Dos ‘modus operandi’

Juan José López Castro, capitán jefe de la oficina de la Unidad Orgánica de la Policía Judicial de la Guardia Civil de Ourense, explicó que cada una de las células tenía marcado su modus operandi. López Castro aclaró que “una de ellas era el corte del cable tensor. Es decir, a través de una cuerda con un gancho tiraban del cable para proceder al cortado y después cortaban el otro extremo. A esta célula operativa se le atribuyen 27 delitos de hurto de cobre, que se traducen en 8 kilómetros de cobre y una cantidad sustraída de 188.000 euros”.

Y añadió que “la segunda célula operativa tenía otro modus operandi que es que cortaba directamente el poste de madera que sujeta los cables del tendido. A esta se le atribuyen 30 hechos delictivos de hurto de cobre y una afectación de más de 346.000 euros, con más de 11 kilómetros de línea de cobre robada”.

Uno de los siete detenidos era, a ojos policiales, el intermediario y al mismo tiempo como receptor que se encargaba de llevar el cobre sustraído a los diferentes lugares de residuos sólidos de la provincia. “Esta persona al mismo tiempo almacenaba el cobre”, señalaba López Castro. Precisamente a esta persona, de origen luso, en uno de los registros en su casa se le incautaron 22.500 euros.

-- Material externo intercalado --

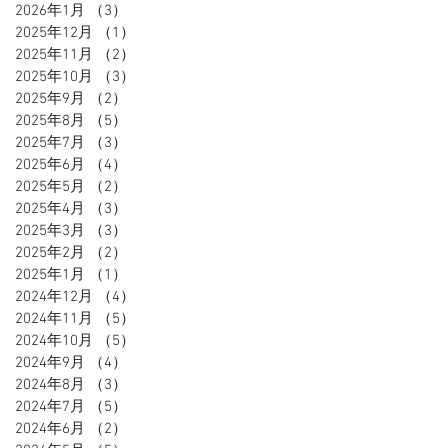
2026年1月
（3）
3件の記事
2025年12月
（1）
1件の記事
2025年11月
（2）
2件の記事
2025年10月
（3）
3件の記事
2025年9月
（2）
2件の記事
2025年8月
（5）
5件の記事
2025年7月
（3）
3件の記事
2025年6月
（4）
4件の記事
2025年5月
（2）
2件の記事
2025年4月
（3）
3件の記事
2025年3月
（3）
3件の記事
2025年2月
（2）
2件の記事
2025年1月
（1）
1件の記事
2024年12月
（4）
4件の記事
2024年11月
（5）
5件の記事
2024年10月
（5）
5件の記事
2024年9月
（4）
4件の記事
2024年8月
（3）
3件の記事
2024年7月
（5）
5件の記事
2024年6月
（2）
2件の記事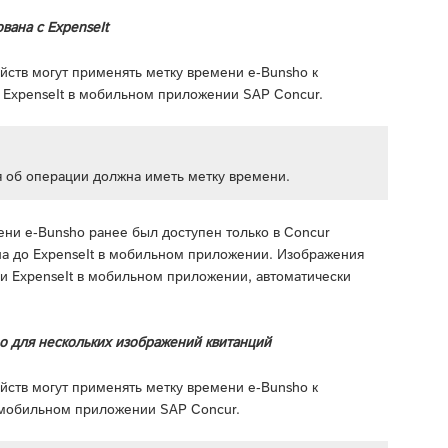
вана с ExpenseIt
йств могут применять метку времени e-Bunsho к
ExpenseIt в мобильном приложении SAP Concur.
я об операции должна иметь метку времени.
ени e-Bunsho ранее был доступен только в Concur
а до ExpenseIt в мобильном приложении. Изображения
 ExpenseIt в мобильном приложении, автоматически
ho для нескольких изображений квитанций
йств могут применять метку времени e-Bunsho к
 мобильном приложении SAP Concur.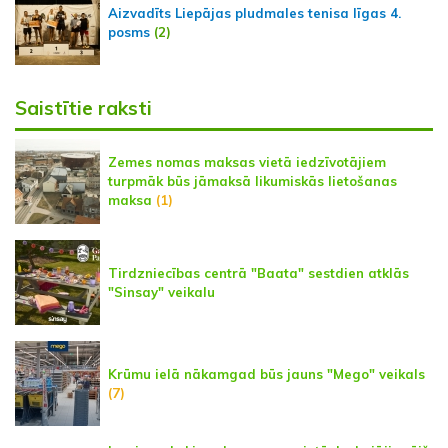
Aizvadīts Liepājas pludmales tenisa līgas 4.
posms
(2)
Saistītie raksti
Zemes nomas maksas vietā iedzīvotājiem
turpmāk būs jāmaksā likumiskās lietošanas
maksa
(1)
Tirdzniecības centrā "Baata" sestdien atklās
"Sinsay" veikalu
Krūmu ielā nākamgad būs jauns "Mego" veikals
(7)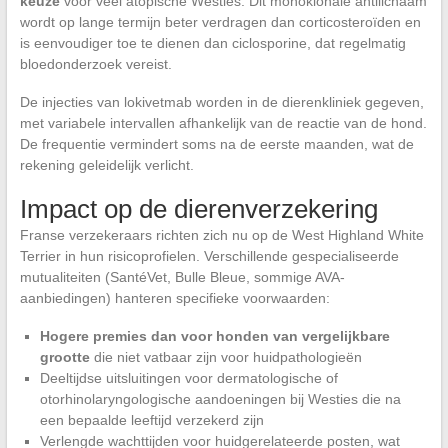
keuze
voor veel atopische Westies. Dit monoklonale antilichaam
wordt op lange termijn beter verdragen dan corticosteroïden en
is eenvoudiger toe te dienen dan ciclosporine, dat regelmatig
bloedonderzoek vereist.
De injecties van lokivetmab worden in de dierenkliniek gegeven,
met variabele intervallen afhankelijk van de reactie van de hond.
De frequentie vermindert soms na de eerste maanden, wat de
rekening geleidelijk verlicht.
Impact op de dierenverzekering
Franse verzekeraars richten zich nu op de West Highland White
Terrier in hun risicoprofielen. Verschillende gespecialiseerde
mutualiteiten (SantéVet, Bulle Bleue, sommige AVA-
aanbiedingen) hanteren specifieke voorwaarden:
Hogere premies dan voor honden van vergelijkbare
grootte
die niet vatbaar zijn voor huidpathologieën
Deeltijdse uitsluitingen voor dermatologische of
otorhinolaryngologische aandoeningen bij Westies die na
een bepaalde leeftijd verzekerd zijn
Verlengde wachttijden voor huidgerelateerde posten, wat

Es el juzgado de Instrucción Nº2 de Verín al que se le remitieron las diligencias policiales para continuar con el proceso judicial, a tenor de la incautación de las pruebas y de todas los indicios que la Guardia Civil de Ourense aportó en la operación.

Las relaciones Ourense-Portugal fueron “claves” para las detenciones

Javier, comandante de la unidad técnica de la Policía Judicial de la Guardia Civil, señaló que “el cobre es un material estratégico, porque es fácil de reciclar y tiene una vida ilimitada. Esto supone que sea un hecho delictivo muy común en el conjunto de delitos del patrimonio. El hurto del cobre se puede pensar que solo tiene efectos económicos para las empresas pero no es así, porque puede producir un alto riesgo de interrumpir el suministro al usuario, como por ejemplo en estos casos en el teléfono y a nivel de uso de internet”.

Y destacó que “ha habido un lucro cesante que se ha cuantificado superior a 240.000 euros que es bastante. Además, esta operación puede ser de las más importantes, dentro del marco anual de lucha contra robo del cobre y dentro del marco de Europol, a nivel de coordinación fue muy potente entre Ourense y Portugal. La oficina de unidad técnica fue la que coordinó estas comunicaciones y gracias a ellas se obtuvo información que posteriormente facilitó la explotación de esta operación. El intercambio de información entre Ourense y Portugal fue fundamental, para las detenciones que se han hecho”.